Heh guy with motorbike name as a username wants to do that...

There is a line of thought that says making a hobby your job is a dubious path.
You can do some things to work around this -- I know plenty of car mechanics that love motorbikes but will never do paid work for a motorbike just to keep a separation.

Also modern car makers do all the analytics -- fleet support, service lifetimes, dealer vetting, general warranty parts number crunching (they are the ones to see lawsuits arising and head it off at the pass) and should you rock up knowing the difference between a carburettor and a fuel injector you might well find yourself helping out on the juicy cases (most people in dealers have nice scan tools that can be remote controlled by those with the private specs/datasheets there).

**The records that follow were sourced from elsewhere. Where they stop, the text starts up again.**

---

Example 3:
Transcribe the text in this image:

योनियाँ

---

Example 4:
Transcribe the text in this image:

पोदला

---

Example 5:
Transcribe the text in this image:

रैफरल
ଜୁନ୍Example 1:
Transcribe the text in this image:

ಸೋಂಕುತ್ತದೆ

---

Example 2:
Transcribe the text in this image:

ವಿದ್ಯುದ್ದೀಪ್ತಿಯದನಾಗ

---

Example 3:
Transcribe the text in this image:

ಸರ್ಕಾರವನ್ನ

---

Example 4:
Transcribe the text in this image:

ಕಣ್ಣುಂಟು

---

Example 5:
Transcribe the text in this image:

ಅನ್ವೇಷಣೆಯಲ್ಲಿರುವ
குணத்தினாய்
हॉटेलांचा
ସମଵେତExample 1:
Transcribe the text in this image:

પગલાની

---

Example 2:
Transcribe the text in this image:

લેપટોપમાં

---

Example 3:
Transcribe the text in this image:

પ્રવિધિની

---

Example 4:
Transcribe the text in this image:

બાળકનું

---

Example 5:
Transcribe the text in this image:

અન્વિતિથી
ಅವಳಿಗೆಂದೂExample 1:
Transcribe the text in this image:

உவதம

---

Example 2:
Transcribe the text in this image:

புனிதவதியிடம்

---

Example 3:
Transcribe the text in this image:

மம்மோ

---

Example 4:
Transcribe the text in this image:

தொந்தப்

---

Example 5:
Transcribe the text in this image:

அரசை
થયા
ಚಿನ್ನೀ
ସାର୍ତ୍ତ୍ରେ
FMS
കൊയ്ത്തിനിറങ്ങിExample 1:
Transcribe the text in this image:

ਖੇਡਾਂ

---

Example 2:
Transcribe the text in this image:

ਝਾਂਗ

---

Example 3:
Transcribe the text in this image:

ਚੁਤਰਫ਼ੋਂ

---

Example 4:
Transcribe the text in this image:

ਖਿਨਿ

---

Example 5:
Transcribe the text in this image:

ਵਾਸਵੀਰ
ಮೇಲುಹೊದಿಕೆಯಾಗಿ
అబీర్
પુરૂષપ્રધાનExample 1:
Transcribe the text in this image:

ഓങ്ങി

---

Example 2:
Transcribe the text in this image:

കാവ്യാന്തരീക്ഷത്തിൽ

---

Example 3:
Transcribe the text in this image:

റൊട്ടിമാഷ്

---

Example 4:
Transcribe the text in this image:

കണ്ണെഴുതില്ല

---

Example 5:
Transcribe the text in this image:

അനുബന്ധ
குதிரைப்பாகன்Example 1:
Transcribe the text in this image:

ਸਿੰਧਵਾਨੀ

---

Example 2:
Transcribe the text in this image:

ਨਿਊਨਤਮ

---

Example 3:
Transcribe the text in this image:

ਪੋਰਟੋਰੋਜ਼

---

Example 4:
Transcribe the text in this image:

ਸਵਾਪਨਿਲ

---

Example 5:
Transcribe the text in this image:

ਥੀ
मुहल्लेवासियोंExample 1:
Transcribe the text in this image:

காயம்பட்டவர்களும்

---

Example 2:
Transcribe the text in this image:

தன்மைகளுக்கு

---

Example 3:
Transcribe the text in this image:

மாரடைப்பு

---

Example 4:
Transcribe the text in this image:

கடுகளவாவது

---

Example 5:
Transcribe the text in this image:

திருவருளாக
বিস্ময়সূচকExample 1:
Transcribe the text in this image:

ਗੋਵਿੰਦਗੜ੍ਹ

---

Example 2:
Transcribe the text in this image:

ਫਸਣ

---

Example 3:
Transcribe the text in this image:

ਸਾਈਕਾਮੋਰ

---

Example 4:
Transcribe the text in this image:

Also nobody got a garage you can rent off them for a little bit of cash a week? Might not even need power these days if you are just doing it on the weekend as modern battery powered electric impact stuff does pretty well (as in shop I was in last most were using them despite all having all the nice mac/snap off air line stuff, air lines everywhere and a rotary screw compressor to power it all).
Tools wise is there really that much that a 1/2 inch socket set, bunch of screwdrivers, torque wrench, some trim tools, drill, screw/bolt extraction, multimeter and power delivery probe, axle stands, jack, bearing puller and (ball joint) splitter, pipe flaring tool, filter wrench, oil/drip tray, snips, pliers, engine hoist, vice, and soldering iron can't do? I can put together a set of that brand new half decent for less than 1000 Euros (the hoist probably being the bulk of that and largely unnecessary), go second hand and way less than that, buy most of that as you need it for jobs and you can spread that further.